Level 5 — DNA damage (3 pass / 1 fail closed)

ID Status Repro Result Artifact
E12 ✓ (absolute yield explained by E12-local) T2 SSB/DSB vs experiment-calibrated cellular yields (~35 DSB, ~1000 SSB per cell·Gy, low-LET [Ward 1988]). The raw 223×/796× over-yield is a point-source dose-normalisation artifact, not a physics error: see E12-local. DSB/SSB = 0.083 (2.4–3.6× experiment's 0.023–0.035) is the one residual — that ratio is the tuned-P_indirect issue (E13c), unaffected by dose. E12
E12-local ✓ geometry defense vindicated (offline re-measurement, 2026-06-03) T2 The validation dumps use a point source (primary.wgsl start_half=0), so 98.1% of energy deposits in the central 3 µm fibre-core cube (measured from the rad_buf dump) → local dose ≈238 Gy, not the 0.243 Gy box average (concentration factor C≈981). Re-normalised by local dose, absolute yields land at SSB_dir 0.34×, DSB 0.82×, SSB_total 1.28× of experiment — within a factor of ~3, not 2–3 orders. Resolves E12's absolute-yield gap. Caveat: energy∝event-count proxy (98% of both events and ions in-core, so robust); a cleaner E12-bulk would spread tracks (start_half=box) so box-avg ≈ local and no C-correction is needed.

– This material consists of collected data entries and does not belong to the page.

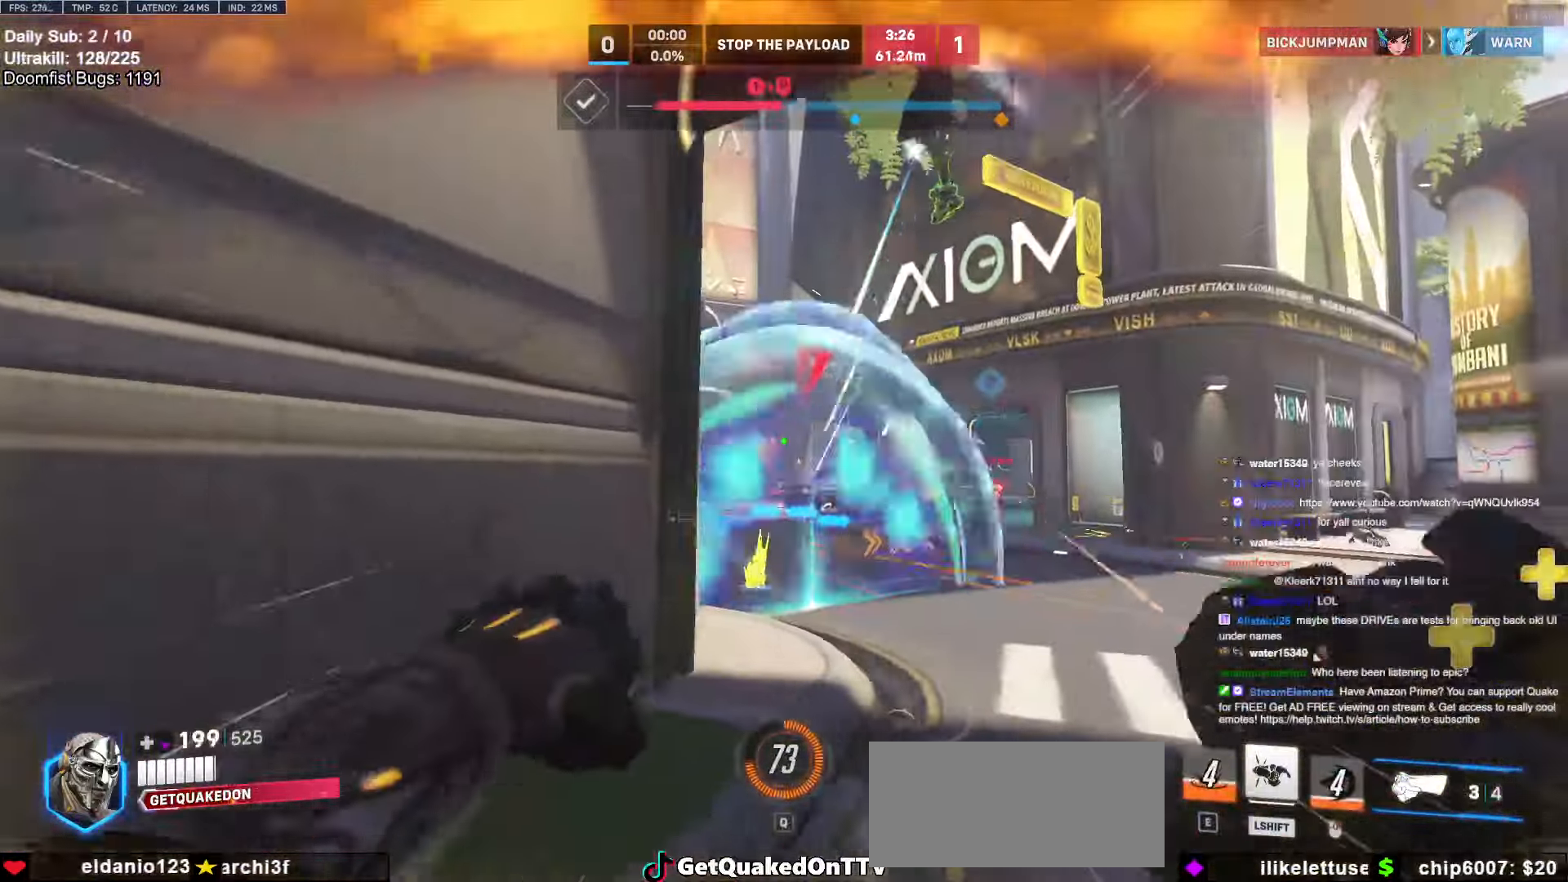
{"keys": ["s", "shift"], "mouse": ["left"], "events": [[50, "space", "down"], [100, "mouse_left", "down"], [150, "a", "up"], [150, "space", "up"], [250, "mouse_left", "up"], [300, "d", "down"], [433, "mouse_left", "down"], [433, "shift", "down"], [483, "d", "up"]]}
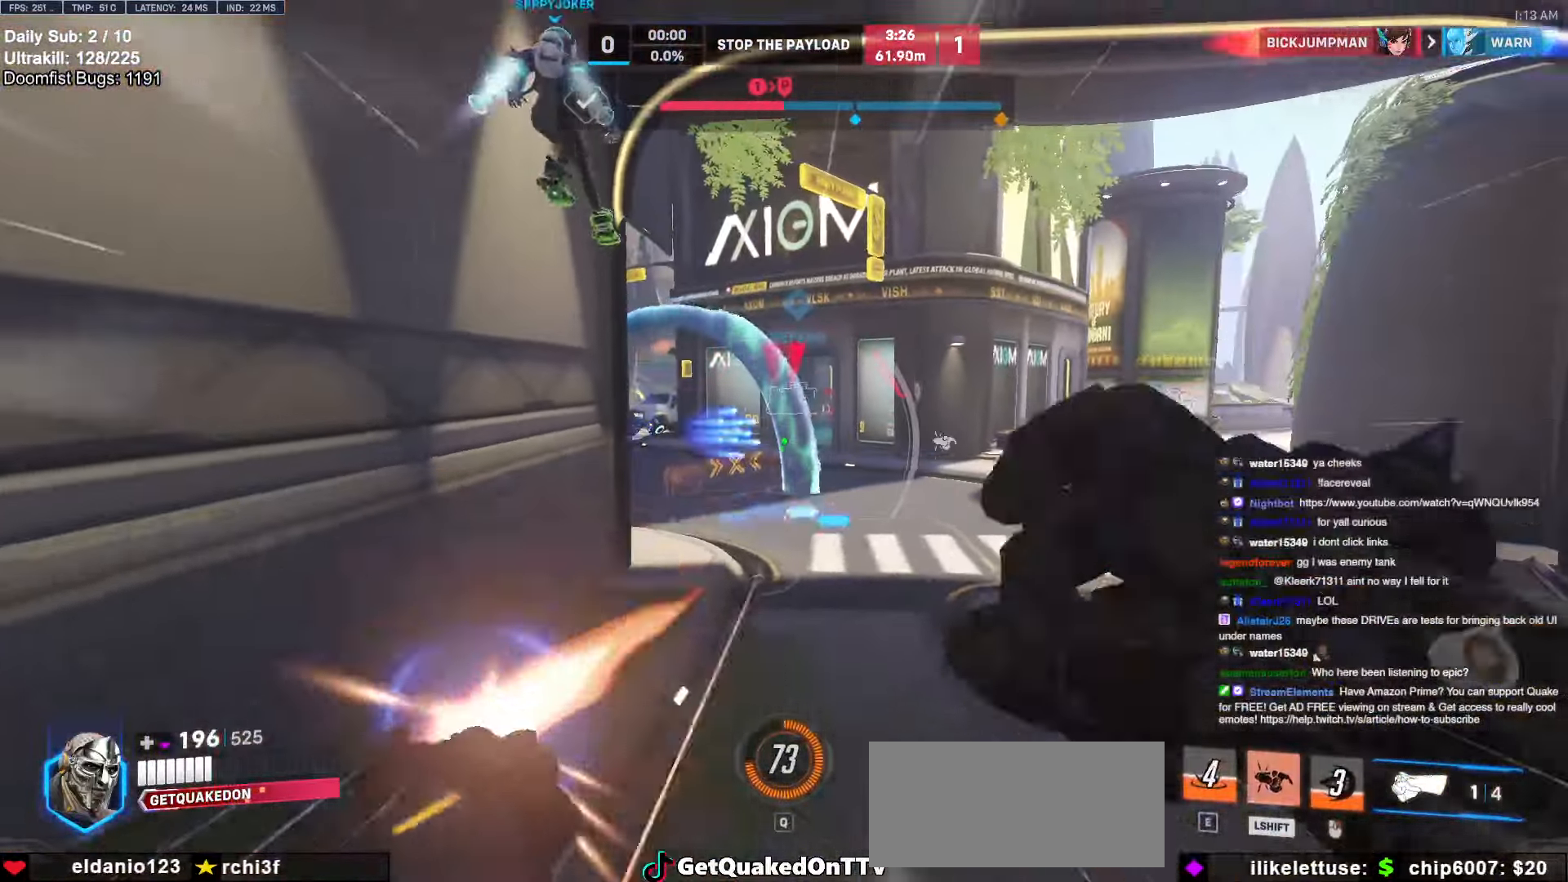
{"keys": ["s"], "mouse": [], "events": [[67, "mouse_left", "up"], [67, "shift", "up"]]}
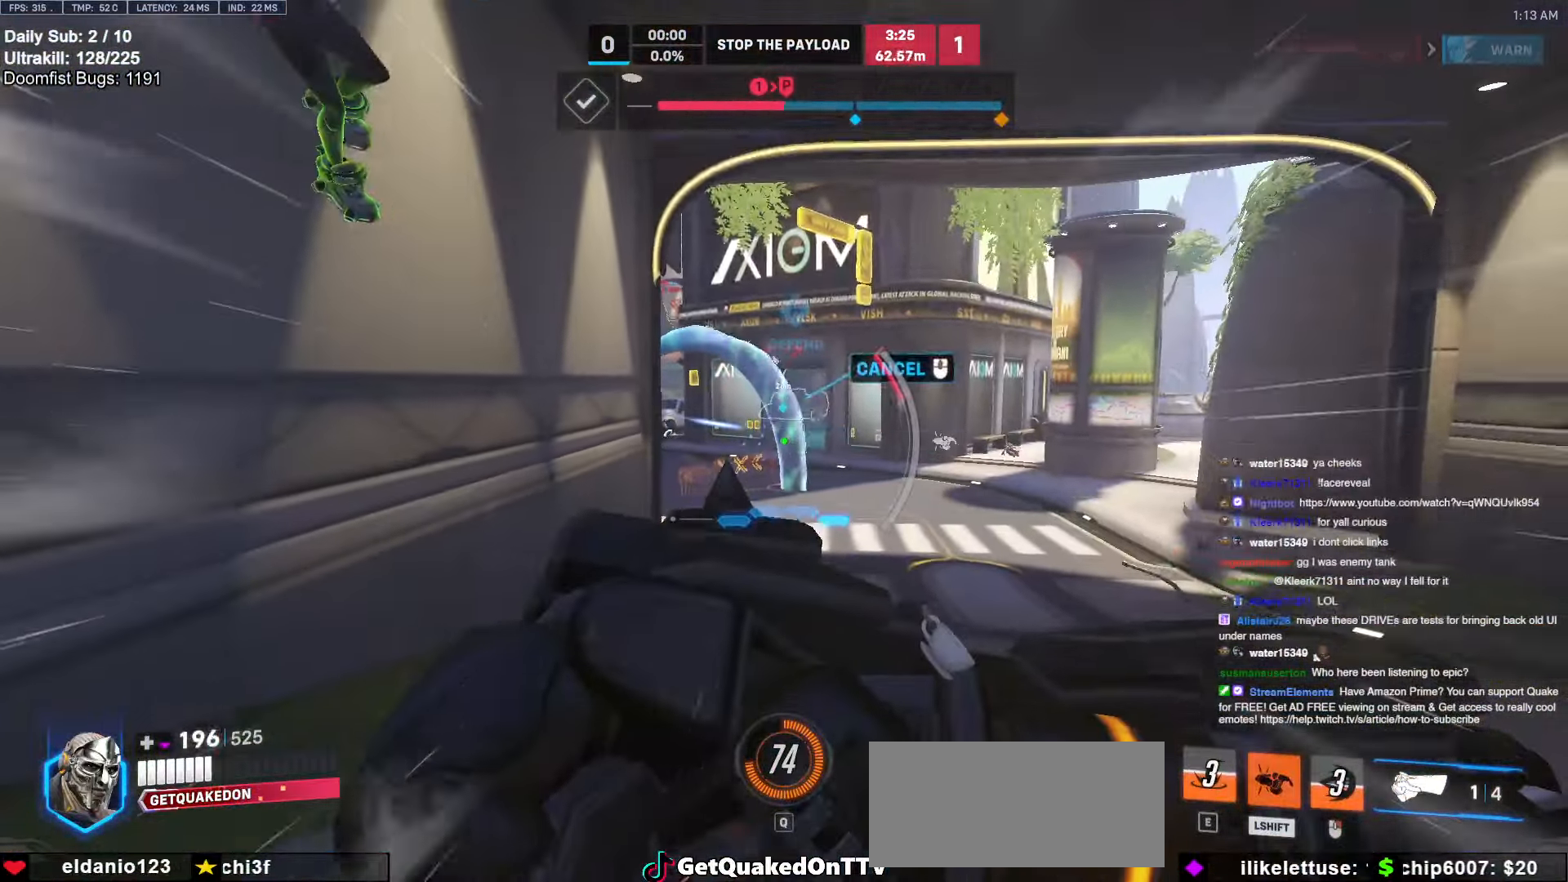
{"keys": ["s"], "mouse": [], "events": []}
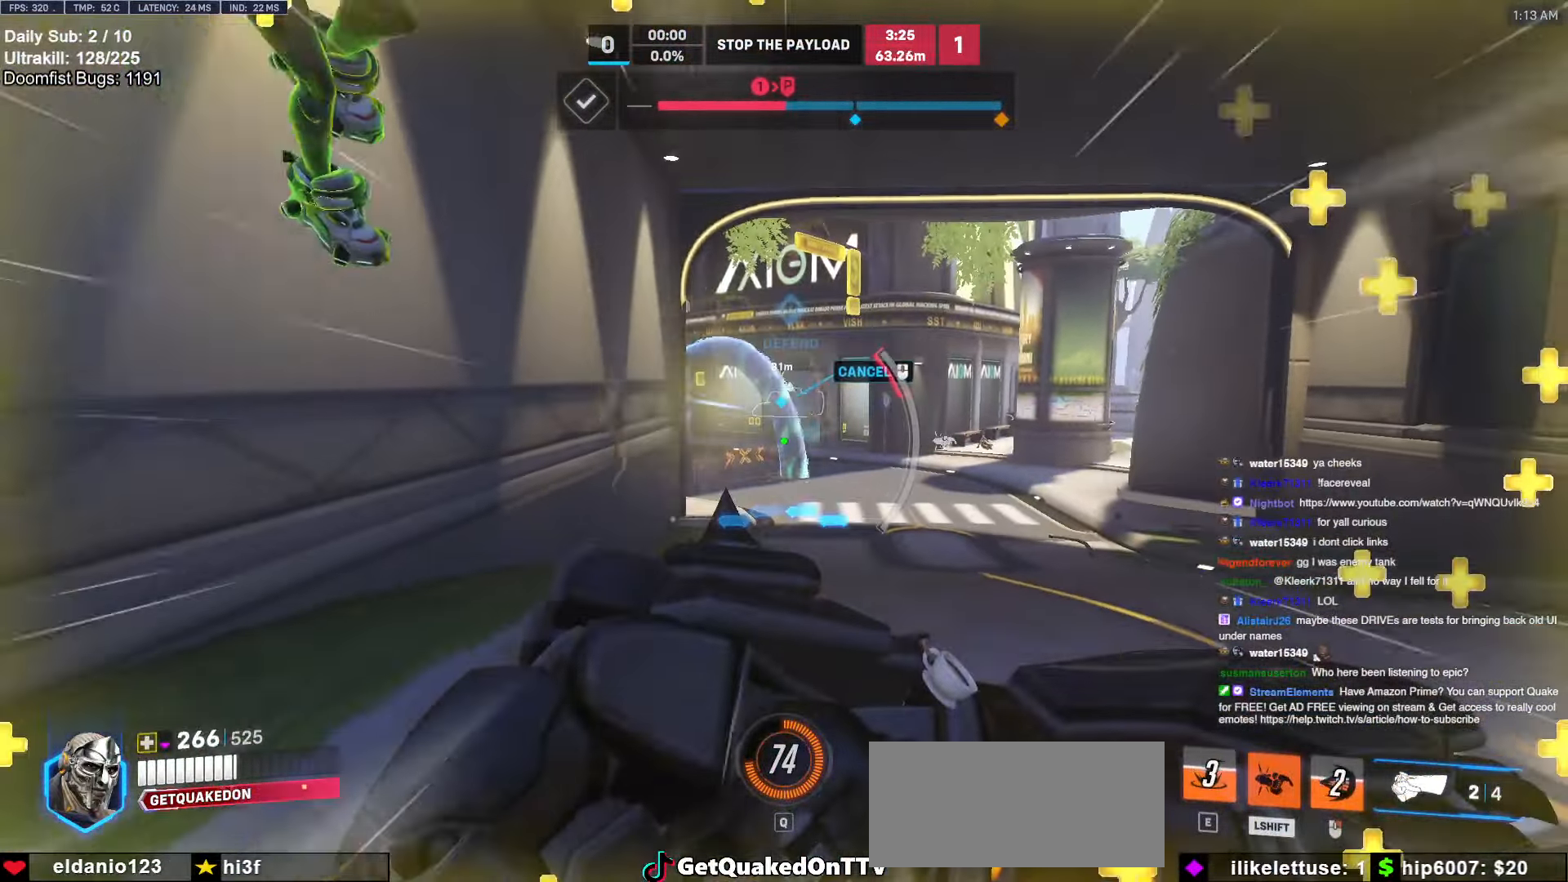
{"keys": ["d", "w"], "mouse": [], "events": [[100, "shift", "down"], [150, "a", "down"], [200, "a", "up"], [200, "s", "up"], [233, "shift", "up"], [283, "d", "down"], [433, "w", "down"]]}
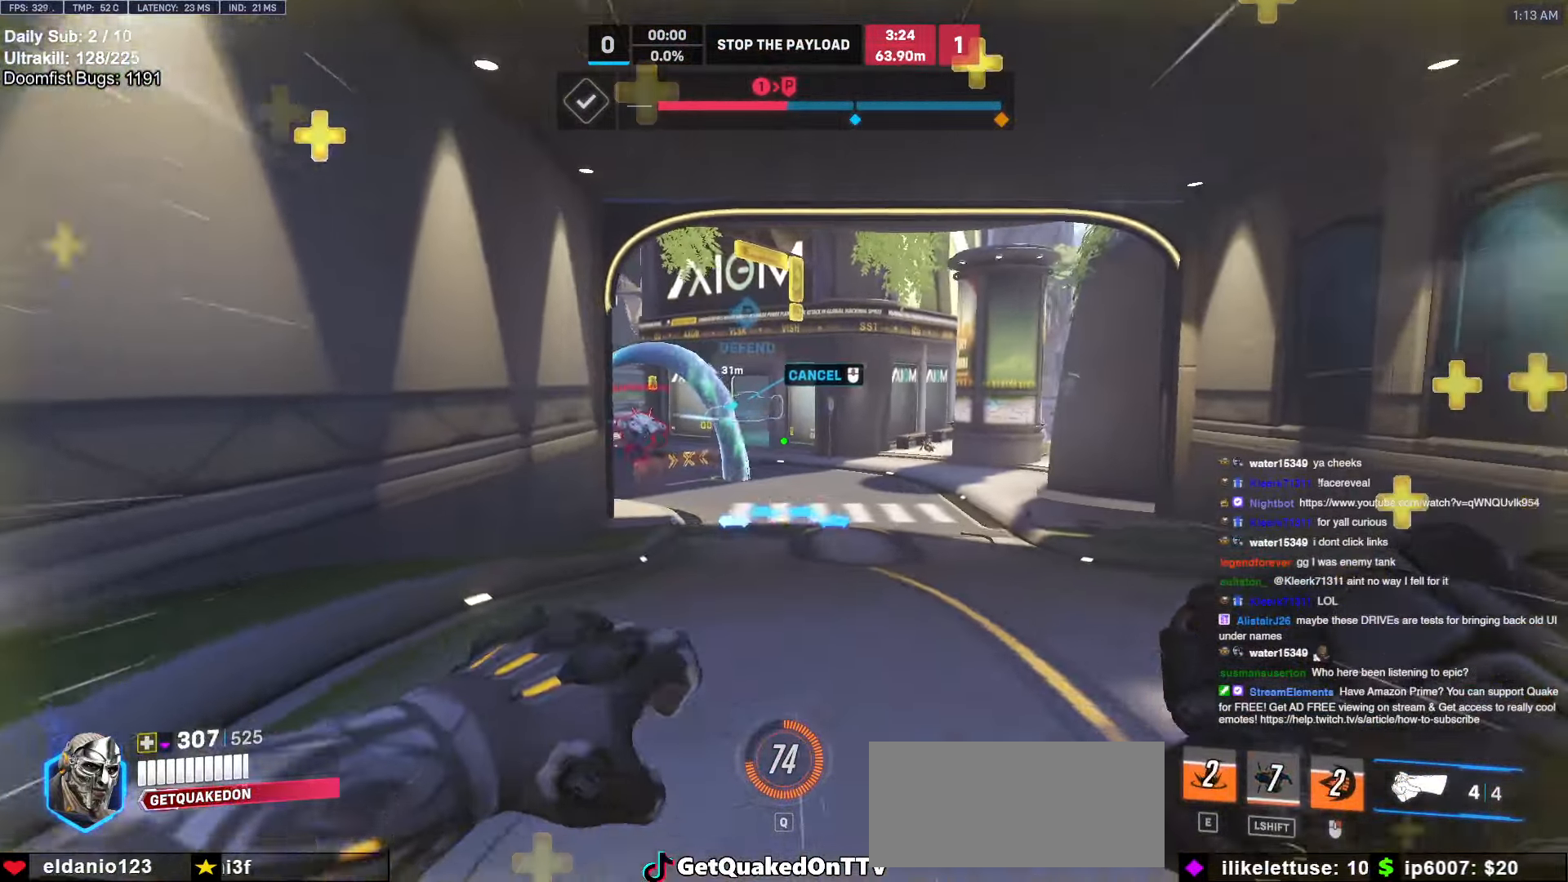
{"keys": ["a"], "mouse": ["left"], "events": [[67, "a", "down"], [67, "d", "up"], [167, "mouse_left", "down"], [167, "w", "up"], [300, "mouse_left", "up"], [450, "mouse_left", "down"]]}
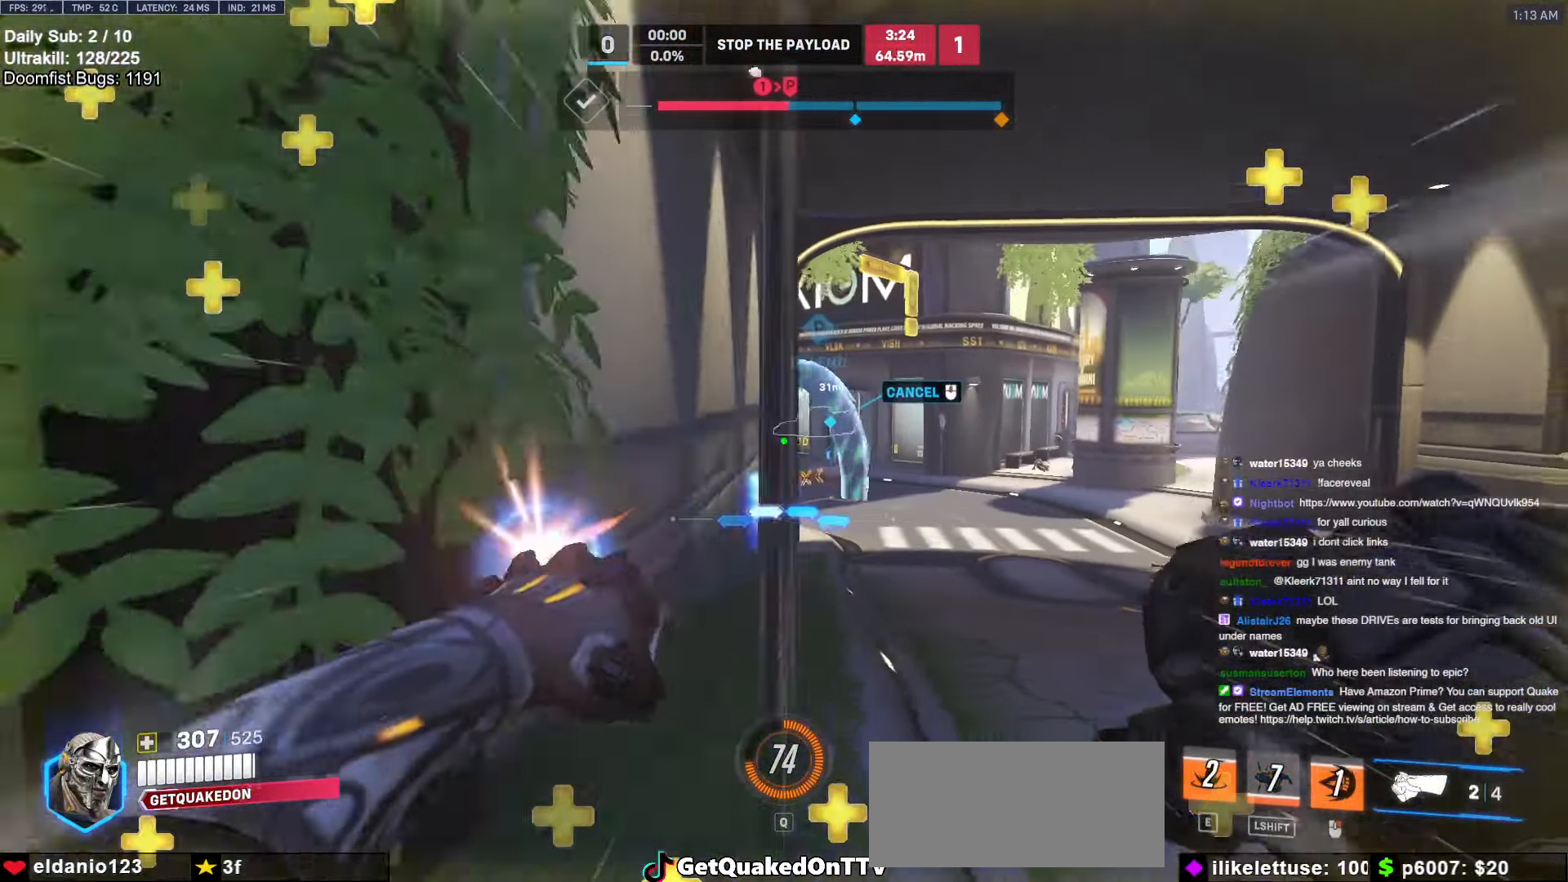
{"keys": ["d", "w"], "mouse": [], "events": [[83, "mouse_left", "up"], [133, "a", "up"], [133, "d", "down"], [417, "w", "down"]]}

E12-local
E13 ✗ initial fail T2 Indirect/direct SSB ratio: WGSL 0/24 = 0 vs PARTRAC 2-3. Diagnosis in PHYSICS_DIAGNOSIS.md §3 (3 causes, 3 fixes) E13
E13b T2 Parametric SSB_R_DAMAGE_NM sweep (Node-side replica of scoreIndirectSSB over existing rad_buf): r=0.29 → SSB_ind=8; r=1.0 → 174; r=2.0 → 394. Confirms 0.29 nm is the bottleneck E13b
E13c ⚠ calibrated fit (not a prediction; was mislabeled "marquee closure") T2 (but a calibrated fit) The indirect/direct ratio is reach × tuned probability, not a physics prediction: SSB_dir=26=⌊173×0.15⌋, SSB_ind=64≈1423×0.05. SSB_P_INDIRECT was tuned 0.4 → 0.05 specifically to land the ratio in PARTRAC's 2–3 band — so the 2.46 is circular, and PARTRAC is itself a simulation. What L5 does show: the clustering kernel discriminates strand-0/strand-1 coincidences PARTRAC-like. What it does not show: an independent prediction of the ratio or of absolute yields (see E12). Post joint-fix: SSB_dir=26, SSB_ind=64, DSB=9, ratio=2.46. E13c

Level 6 — Performance (3 pass / 2 honest-negative)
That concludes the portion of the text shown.